Nada mais simples: dois músicos e dois
atores compõe a cena. Entre os músicos temos ao piano Itamar Assiere - que também
faz a Direção Musical, e Diego Zangado na Percussão. Diego tem uma pequena
participação no enredo, quando empresta seu celular para Diana Miranda (Forton),
que está atrapalhada procurando localizar seu amigo (e futuro amor) Orlando
(interpretado por Aloísio de Abreu). Ela está no meio de uma tempestade carioca!
Aliás, a cena da tempestade é muito bem conduzida.

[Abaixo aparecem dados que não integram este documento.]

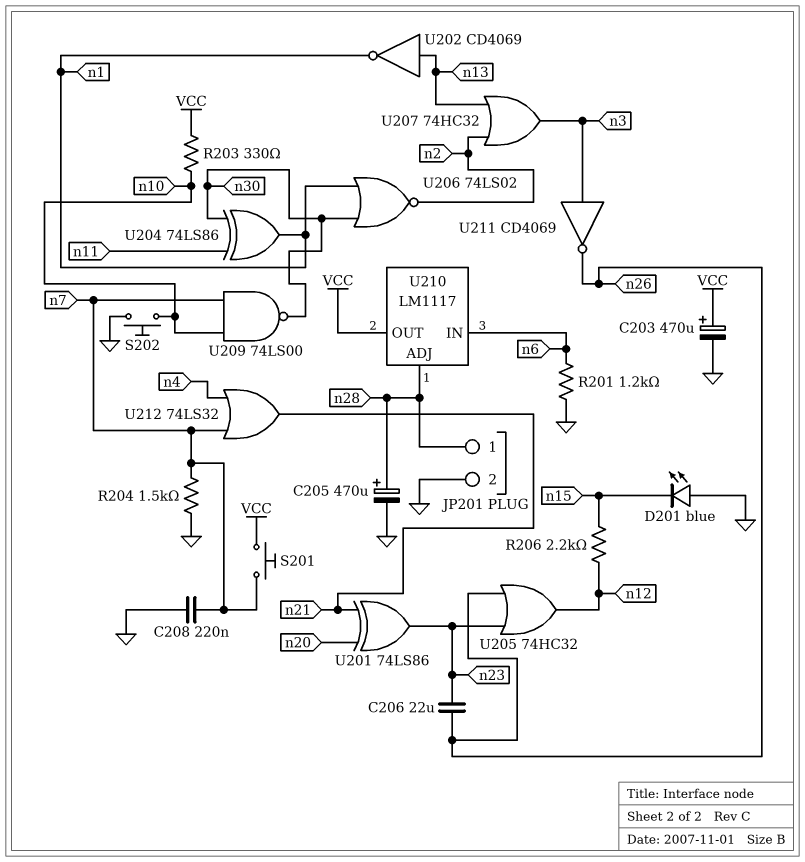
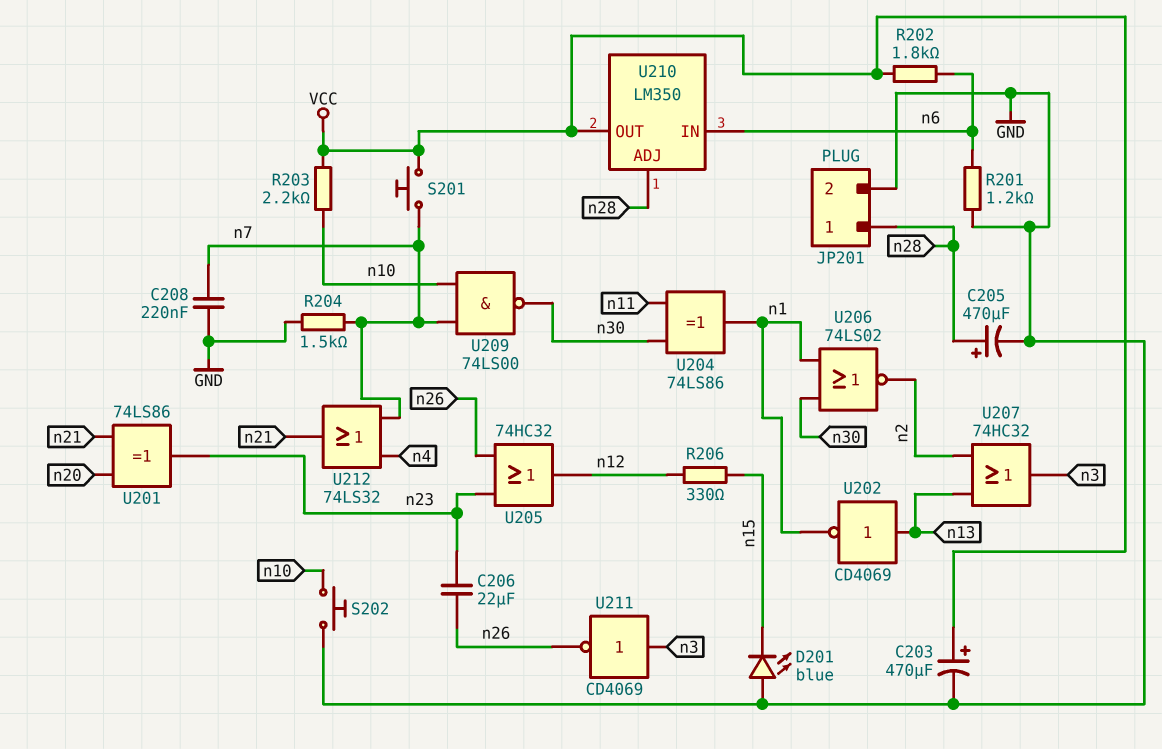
R202: none -> 1.8k (VCC, n6)
R203: 330 (VCC, n10) -> 2.2k (VCC, n10)
R206: 2.2k (n12, n15) -> 330 (n12, n15)
U210: LM1117 -> LM350

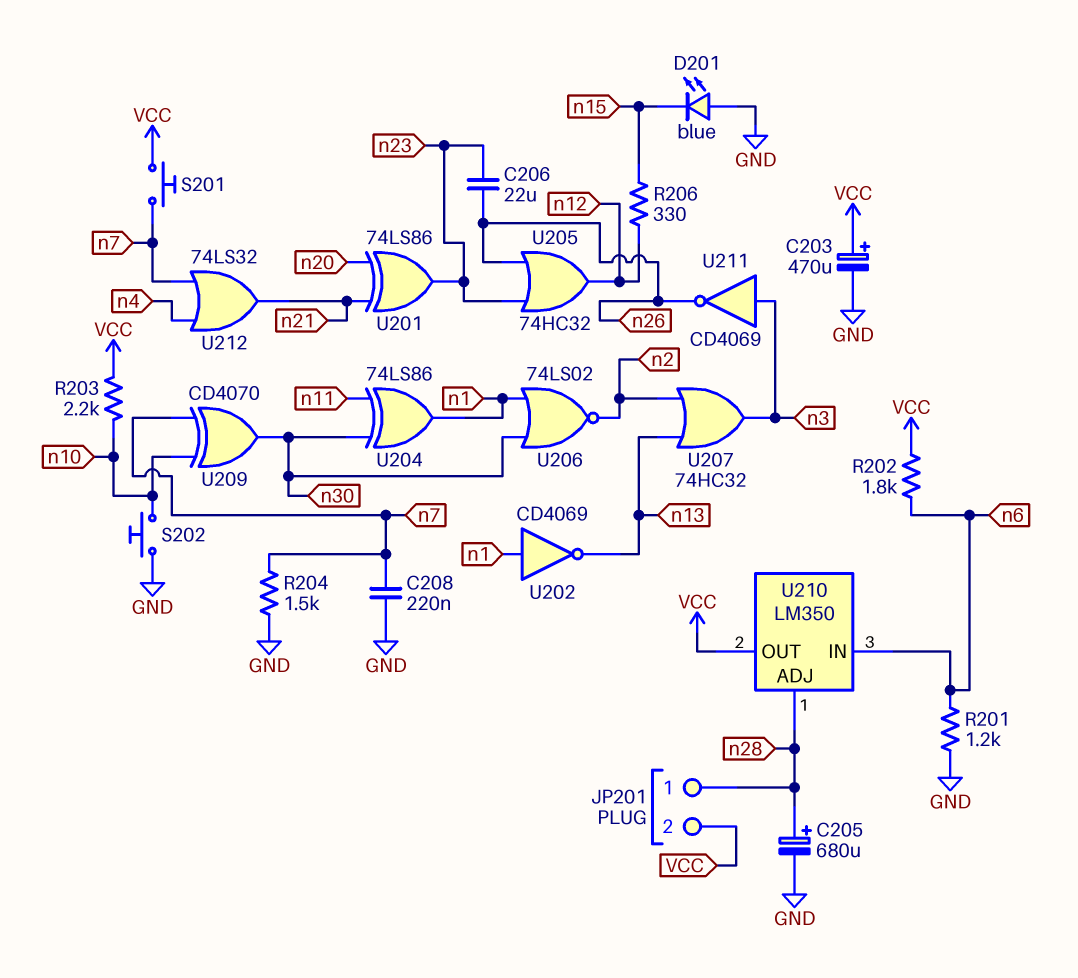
C205: 470uF (plus n28, minus GND) -> 680uF (plus n28, minus GND)
JP201 pin 2: GND -> VCC
U202: NOT CD4069 (in n13, out n1) -> NOT CD4069 (in n1, out n13)
U209: NAND 74LS00 (in n7, in n10, out n30) -> XOR CD4070 (in n7, in n10, out n30)

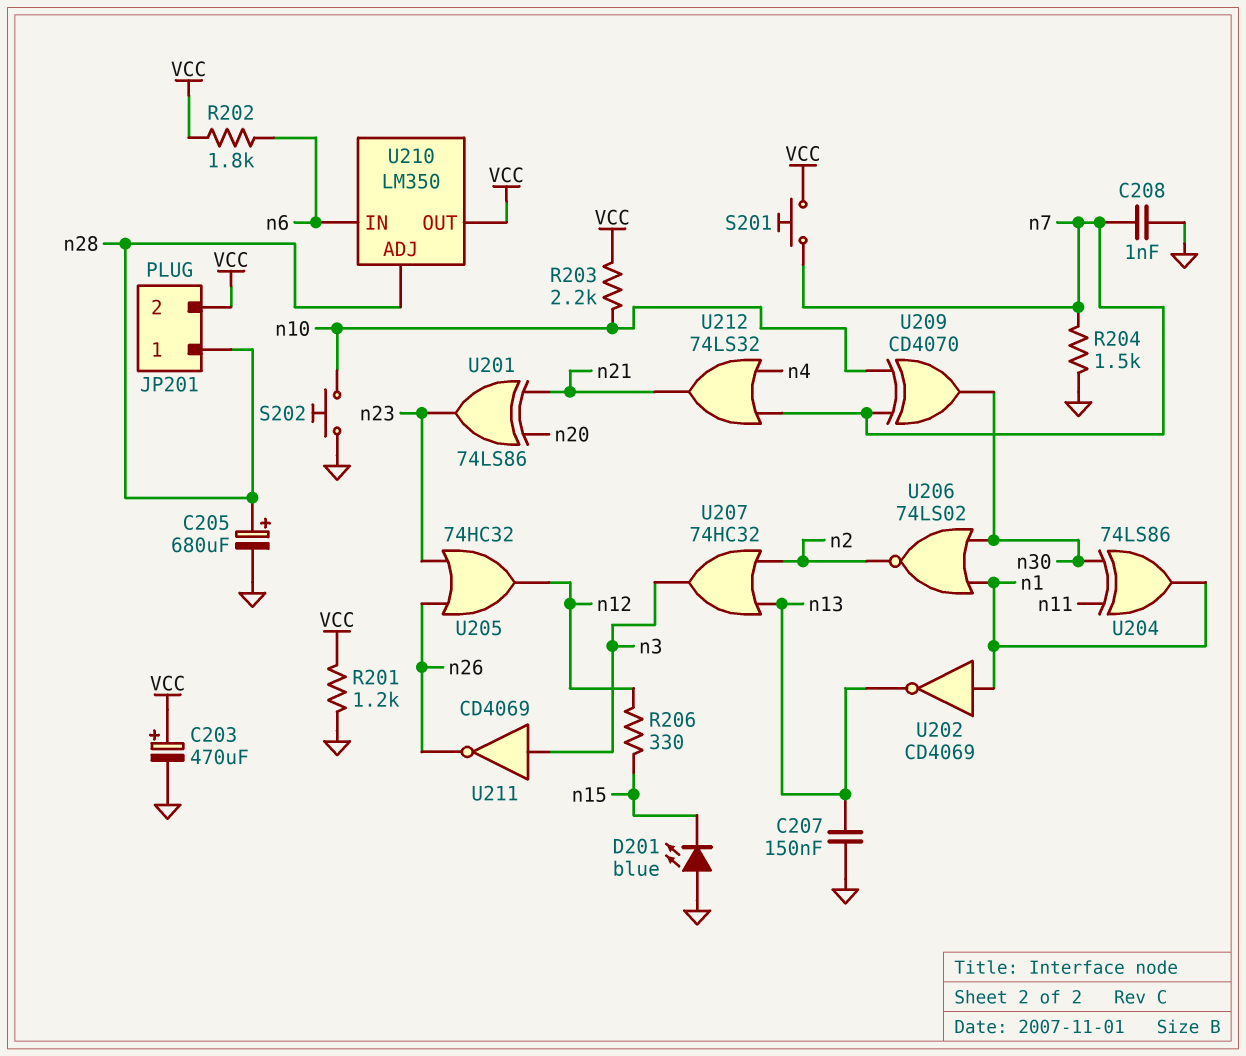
C206: 22uF (n23, n26) -> none
C207: none -> 150nF (GND, n13)
C208: 220nF (GND, n7) -> 1nF (GND, n7)
R201: 1.2k (GND, n6) -> 1.2k (GND, VCC)

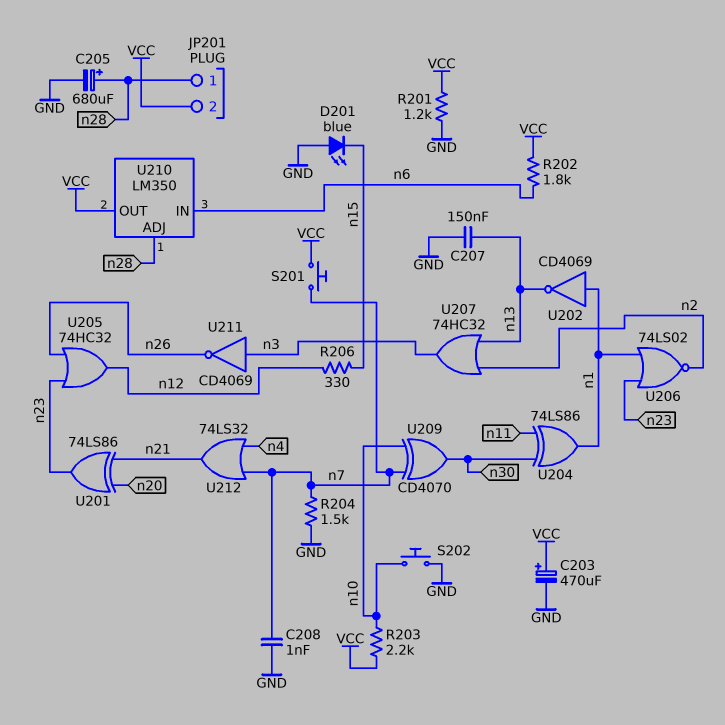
U206: NOR 74LS02 (in n1, in n30, out n2) -> NOR 74LS02 (in n1, in n23, out n2)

Os encontros e desencontros
do futuro casal são resolvidos com muito bom humor do texto, direção e atores.
Todos colaboram acertadamente, para alegria do público. O canto e a dança são
recebidos com emoção pela plateia, que chega a cantar, a meia voz, alguns dos clássicos
boleros apresentados, como “Tu me
acostumbraste”, “Contigo Aprendi”, ou “Aquellos ojos verdes”, e muitos outros
mais. São 18 músicas interpretadas, em 70 minutos, pelos dois atores. É
surpreendente. É ver para crer.
Simples, o cenário de Carlos Alberto Nunes concretiza-se apenas com um
pano de fundo negro onde se destaca a logomarca da Radio Mundo. Uma mesa no
centro da cena, ao fundo, e sobre ela um transmissor de rádio. É neste
transmissor que Diana Miranda (Françoise Forton) veicula o seu programa: um consultório
sentimental para notívagos. Diana trabalha durante uma hora (da meia noite até 1
hora da madrugada), mas o programa não possui audiência, e, justamente na noite
em que ele vai sair do ar, é quando tudo acontece. Orlando (Aloísio de Abreu)
surge e o mundo muda, porém ela não imagina o quanto.
Como já foi dito, o espetáculo encanta pela sua despretensão. Tudo é
feito com muita inteligência e profissionalismo. A simplicidade também pode ser
complexa... As trocas dos figurinos de Clívia Cohen, os próprios figurinos, tão
simples, acabam se transformando, como em um passe de mágica, e a facilidade
com que Forton radialista se transforma
em uma cantora (e o que faz com muito humor e ironia), é surpreendente. Também Aloísio
de Abreu (excelente intérprete), surge, em primeira cena, vestido a caráter, terno
e gravata, mas aos poucos vai se descontraindo e fazendo surgir o professor de
dança de salão. Aloísio (Orlando) é o personagem que se apaixona pela voz da
radialista, e este mote acompanha o desenrolar da cena: pode o amor surgir pelo som de
uma voz? Aliás, os dois se apaixonam ao
ouvir o som de suas vozes... Constatamos que o espetáculo é uma homenagem ao som,
em todos os sentidos.
A direção de movimento é de Marina Salomon,
e a preparação vocal é de Paula Santoro. Ao todo, um espetáculo bem cuidado e
uma equipe técnica de primeira. Enfatizo: o que encanta no espetáculo é a sua despretensão
e o humor que o permeia. A plateia agradece.